¡Qué bello es sobrevivir!
 
Título Original: LES NEIGES DU KILIMANJARO Dirección:  Robert Guédiguian  Guión: R. Guédiguian y Jean-Louis Milesi; según un poema de Victor Hugo Intérpretes: Ariane Ascaride, Jean-Pierre Darroussin, Gérard Meylan y Marilyne Canto Nacionalidad: Francia. 2011   Duración: 90 minutos ESTRENO: Abril 2012
Robert Guédiguian resulta inigualable. No porque sea un cineasta excepcional sino porque sus métodos, su libro de estilo y su actitud de director le confieren una singularidad que lo hacen inconfundible. Con el fluir de sus películas hemos visto envejecer a sus personajes; personajes encarnados casi siempre por los mismos actores que llevan años recreándose a sí mismos. Guédiguian no sólo ha permanecido fiel a su gente, a una especie de familia-cooperativa que una tras otra protagoniza sus películas ancladas a una suerte de realismo social; sino que, en ese proceso, ha inscrito una gráfica que muestra la deriva de esa izquierda europea que pasó del eurocomunismo al estado del bienestar. 
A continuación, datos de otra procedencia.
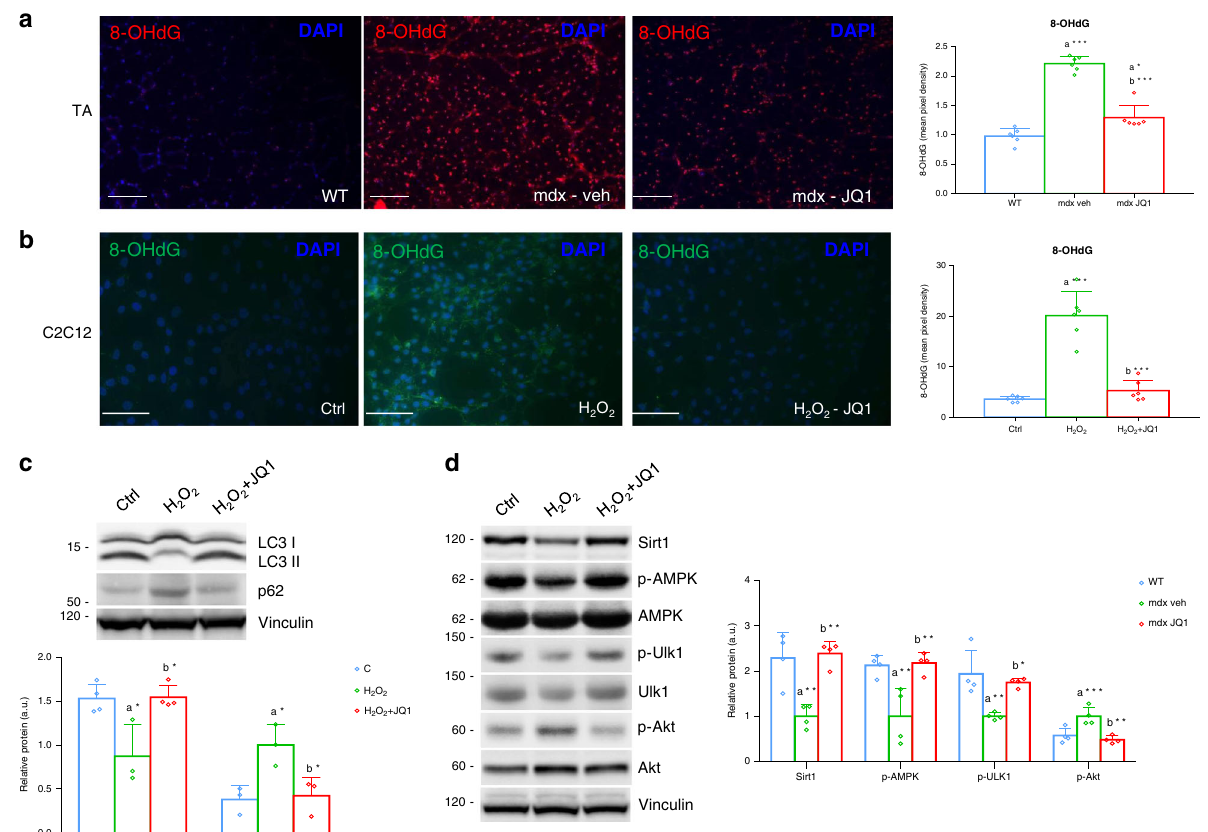
Fig. 4 JQ1 decreases oxidative stress in the mdx muscle and in H 2 O 2 -treated cells. a Representative images of 8-OHdG staining of muscle cross-sections in control, vehicle- and JQ1-treated TAs ( n = 6 sections examined from n = 3 animals for each experimental group). Scale bar: 50 µ m. Right panel: quanti fi cation of the staining. Data are expressed as a mean ± SD. a indicates statistical signi fi cance compared to Control group; b indicates statistical signi fi cance compared to the mdx mice animal group. b Representative images of 8-OHdG staining of C2C12 cells. Cells were pretreated with JQ1 (200 nM) for 24 h and then stimulated with H 2 O 2 for 24 h. Scale bar: 50 µ m. Right panel: quanti fi cation of the staining derived from three independent experiments. n = 6 fi elds examined from n = 3 independent experiments. Data are expressed as a mean ± SD. a indicates statistical signi fi cance compared to Control cells; b indicates statistical signi fi cance compared to the H 2 O 2 -treated C2C12. c Representative western blot for LC3 ( c , n = 4; H 2 O 2 , n = 3; H 2 O 2 + JQ1, n = 4) and p62 ( n = 3 independent experiments) in C2C12 myotube extracts of control and H 2 O 2 - and H 2 O 2 /JQ1-treated cells for 24 h. Myotubes were pretreated with JQ1 (200 nM) for 24 h and then stimulated with H 2 O 2 for 24 h. In order to study the autophagy fl ux, the experiment was performed by pre-treating cells with 30 µ M of the lysosomotropic agent chloroquine. Vinculin serves as a loading control. Right panel: quanti fi cation of normalized band intensity derived from three different experiments. Data represent means ± SD. a indicates statistical signi fi cance compared to Control cells; b indicates statistical signi fi cance compared to the H 2 O 2 -treated C2C12. d Representative western blot for Sirt1, p-AMPK, AMPK, Ulk1, p-Ulk1 (Ser555), Akt, p-Akt (Ser473) in C2C12 myoblast extracts of control and H 2 O 2 - and H 2 O 2 /JQ1-treated cells. Myotubes were pretreated with JQ1 (200 nM) for 24 h and then stimulated with H 2 O 2 for 24 h. Vinculin serves as a loading control. Right panel: quanti fi cation of normalized band intensity derived from at least four different experiments. Data represent means ± SD, n = 4 independent experiments. a indicates statistical signi fi cance compared to Control cells; b indicates statistical signi fi cance compared to the H 2 O 2 -treated C2C12. In all panels, statistical analysis was assessed by using one-way ANOVA followed by Tukey ’ s post hoc test. * P < 0.05; ** P < 0.01; *** P <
Además de la historia que aquí se cuenta, hay un común denominador propio de Guédiguian que en este Kilimanjaro alcanza una resignada plenitud: su compromiso político. En todos los filmes de Guédiguian, los obreros, los conflictos sociales, la injusticia, el racismo, los problemas de la gente humilde han ido tejiendo un feroz diagnóstico. En esa singladura Guédiguian ha pasado del orgullo sindical de sus primeros años a la desorientación actual de un tiempo de crisis en el que los obreros pueden ser objeto de deseo y robo para los más desheredados. De Marius y Jeannette, el filme que le dio a conocer en medio mundo, a estas nieves imaginarias, han cambiado muchas cosas en la Francia de Sarkozy. Marius y Jeannette, su película más cercana al Käurismaki del presente, rezumaba una indefinible sensación de orgullo de casta, de exaltación de clase. Ser obrero era ser. En su último filme, ser obrero en tiempos de desempleo sólo significa tener.
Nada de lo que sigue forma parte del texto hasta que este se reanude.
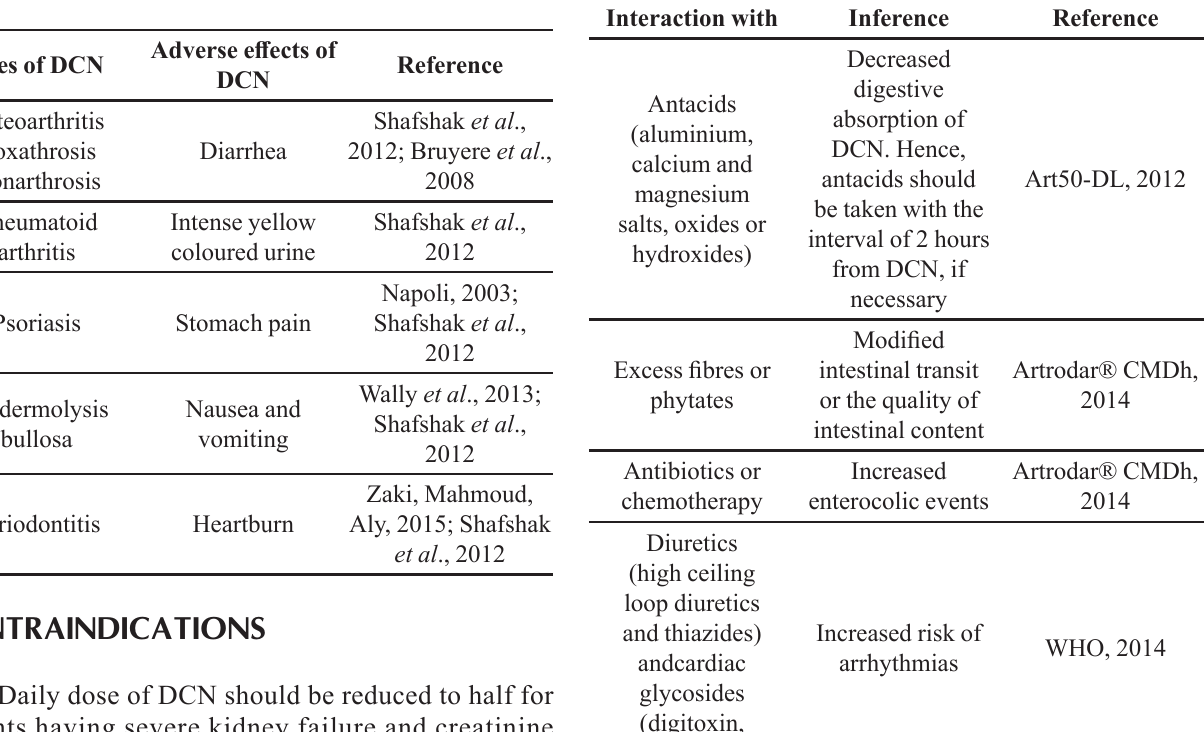
TABLE II - Uses and adverse effects of DCN Uses of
De manera que con la coartada del texto de Victor Hugo, la quintaesencia del escritor romántico del siglo XIX,  lo que Guédiguian ha ideado en la segunda década del siglo XXI, es una invitación a que la clase trabajadora de la Francia roja recupere el ser, “su ser”. Un ser que pasa por cuestionarse el valor del dinero, la necesidad de la solidaridad y el compromiso con el otro.
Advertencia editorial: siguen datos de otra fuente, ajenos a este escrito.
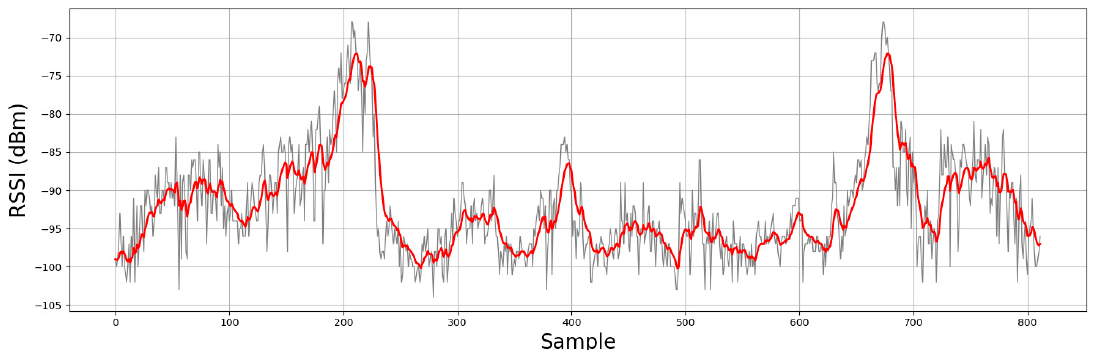
Figure 4. RSSI signal of beacon placed in the door. In gray, the raw RSSI signal. In red, the filtered RSSI signal.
¿Juego de ingenuidad?  Sin duda. Hay indicios suficientes para sospechar algo así en este relato en el que se abrazan las buenas intenciones con las dudosas concesiones. Dicho de otro modo, en Las nieves del Kilimanjaro se edifica un monumento hueco al buen rollo, a la generosidad.
En algún modo, Guédiguian culmina con este filme el camino inverso al que en la primera mitad del siglo XX recorrió Frank Capra, uno de los cineastas más detestados e infravalorados por la crítica marxista de los años 60.  A Capra se le achacaba su actitud de fabulador desideologizado. Su confianza en el individuo, se decía, era el cáncer del movimiento social, un freno para el progreso de la lucha de clases. Sin embargo, aquel entusiasmo justiciero del Capra más emocional se oscureció en sus últimos años para alcanzar, tras la segunda guerra mundial, las puertas de un feroz pesimismo y una cínica lucidez. Guédiguian, cuya película coincide en su título con el del mítico filme de Henry King levantado sobre la novela de Ernest Hemingway, no titubea en entonar un canto feliz. Tampoco le importa dar la espalda al realismo que forjó su cine y que se entendía como verosímil por probable y probable por reiteración. Al contrario, hay en el dibujo de los dos niños objeto de la acción social de los protagonistas de Las nieves del Kilimanjaro, más idealización que la que Capra puso en el ángel de ¡Qué bello es vivir! Dicho de otra manera, la emoción que busca desesperadamente Guédiguian tiene mucho de rendición, de coartada sin filo. Ya no es justicia lo que se reclama sino compasión, caridad y abatimiento. Capra tenía fe; Guédiguian no encuentra la solución.